With exciting new prospects in the digital world we thought we would take a look back at the history of everything digital up to this point. From the principle of modern computing to the recent deployment of 5G, let’s take a look through the last 90 years of digital.
In 1936 Alan Turing came up with the principle of the modern computer.
The first working electromechanical programmable fully automatic digital computer was complete in 1939, made by Konrad Zuse.
The first working transistor was invented in 1947 by John Bardeen and Walter Houser Brattain, transistors are a vital part in all computers.
In 1950 Alan Turing published a paper which devised a test to see if machines could think, the Turing Test. This is basically the beginning to a long story which morphed into artificial intelligence.
The world’s first commercially available digital computer was available in 1951 and was called the ENIAC.
The first electronic digital watch, the Pulsar, was available in 1972.
In 1981 the first commercially available portable computer, the Osborne 1, was the first of what we would call a laptop, although it looked a bit different to our modern ones.
The Seiko Epson in 1985 was the release of the first “wrist computer”, an early version of a smartwatch.
1988 saw the first virtual reality (VR) experience implemented on a personal computer with the Cyberspace Project at Autodesk.
Tablets came about in 1989, the first being the GRiDPad, released 21 years before the iPad.
In 1992 the world saw the introduction of the first commercially available mobile phone, the Nokia 1011. Technically, the Motorola International 3200 was the first digital mobile but because it was never certified it doesn’t quite make the cut.
1992 also saw the unveiling of the first ever smartphone called the Simon Personal Communicator (by IBM). However, it wasn’t until 1994 that this smartphone was commercially available.
In 1994 DirecTV launched the first commercial digital satellite platform, advancing from cable TV.
Deep Blue beating reigning world chess champion Garry Kasparov in 1997 deserves an honorary mention, being a triumph in computer learning and artificial intelligence.
The first fully digital camera, the FUJIX DS-1P, with a memory card that could store 10 photos(!) was available in 1998.
NTT DoCoMo launched the first 3G network in 2001.
What we would consider the modern smartphone, the iPhone, was launched in 2007.

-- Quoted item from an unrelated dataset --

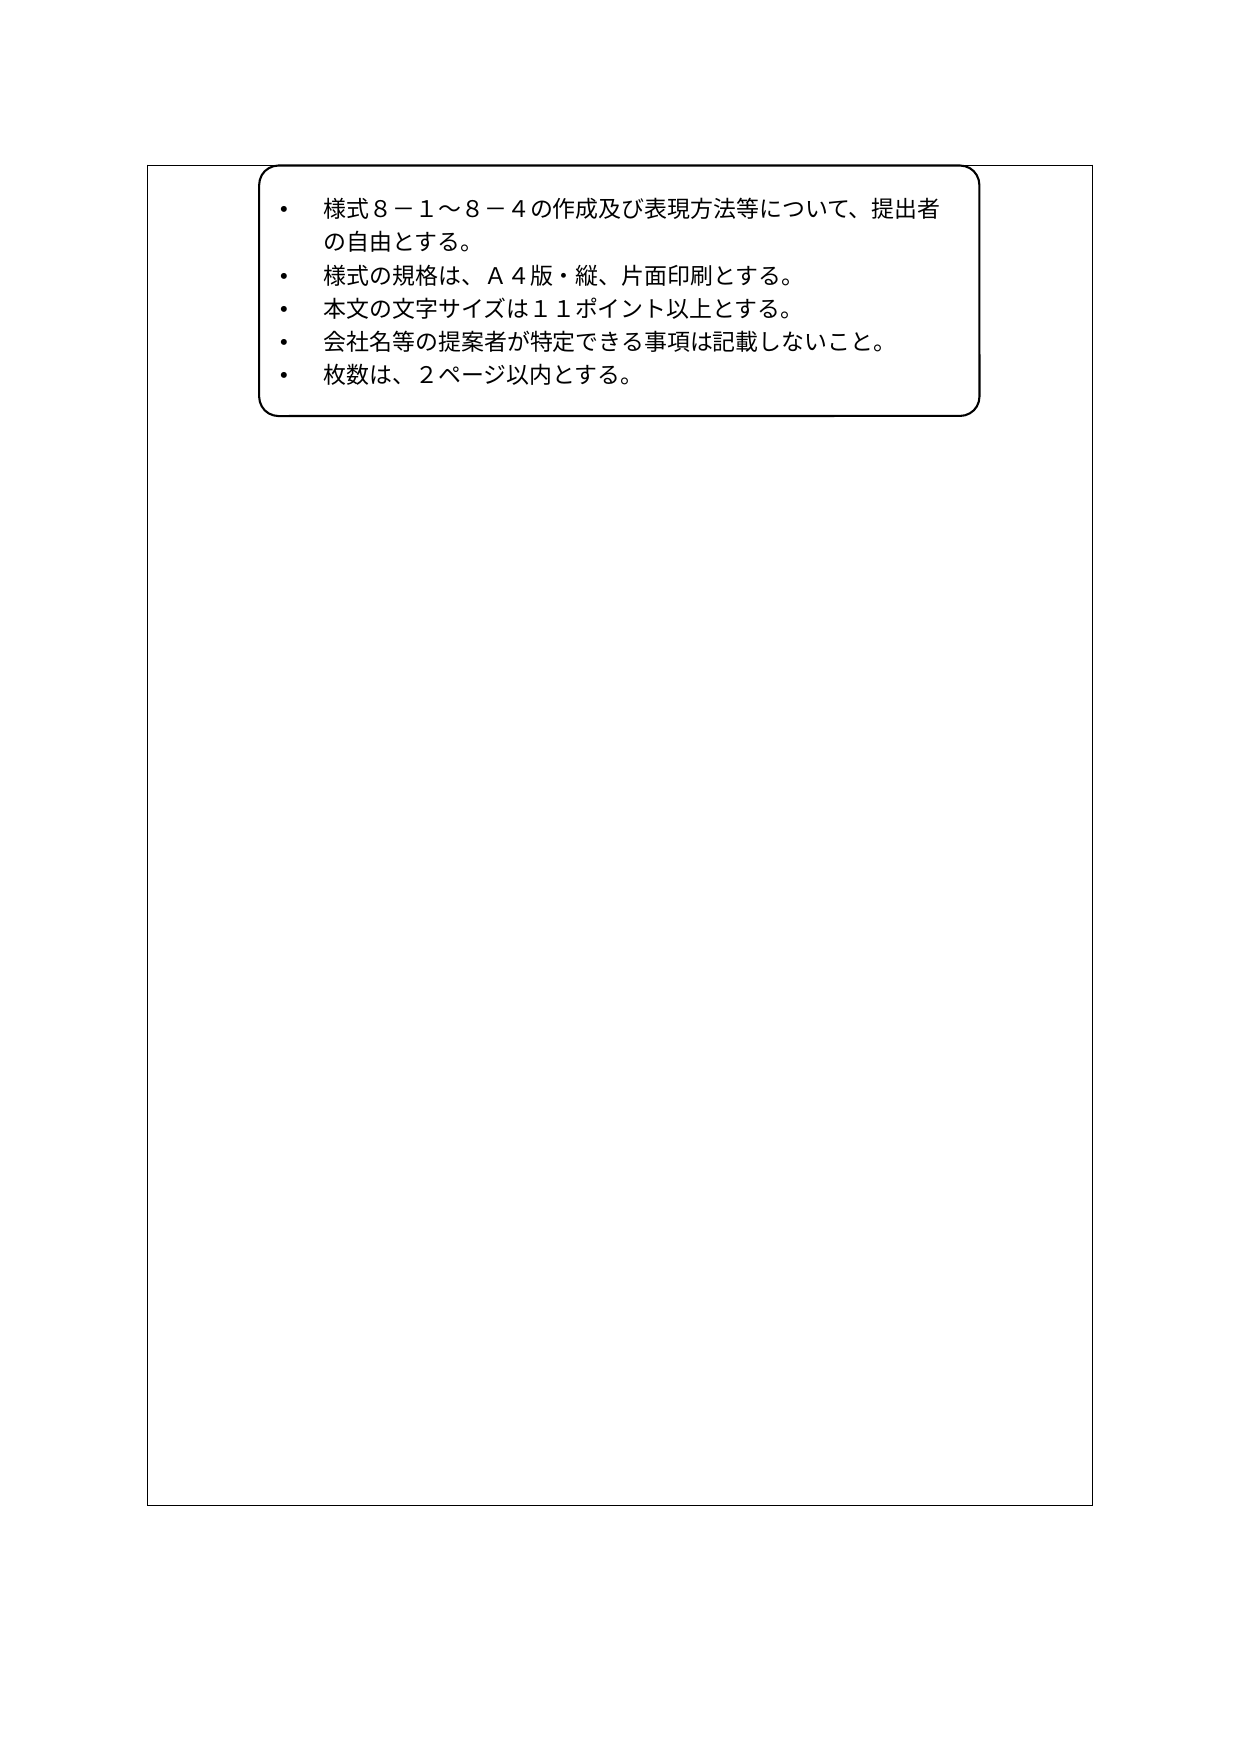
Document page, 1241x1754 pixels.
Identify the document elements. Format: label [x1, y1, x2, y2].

table_cell [148, 166, 1092, 1505]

In 2011, the next major advancement from Apple came through Siri, the first virtual assistant on a smartphone.
“Alexa play…”, Amazon’s Echo with Alexa becomes the first available smart speaker in 2014.
The end of 2019 saw wide deployment of 5G, the fastest cellular network to date.
With the history of everything digital beginning as recently as the 1930s and the advancements that have taken place over such a short period of time, it bears the question of where digital will go next?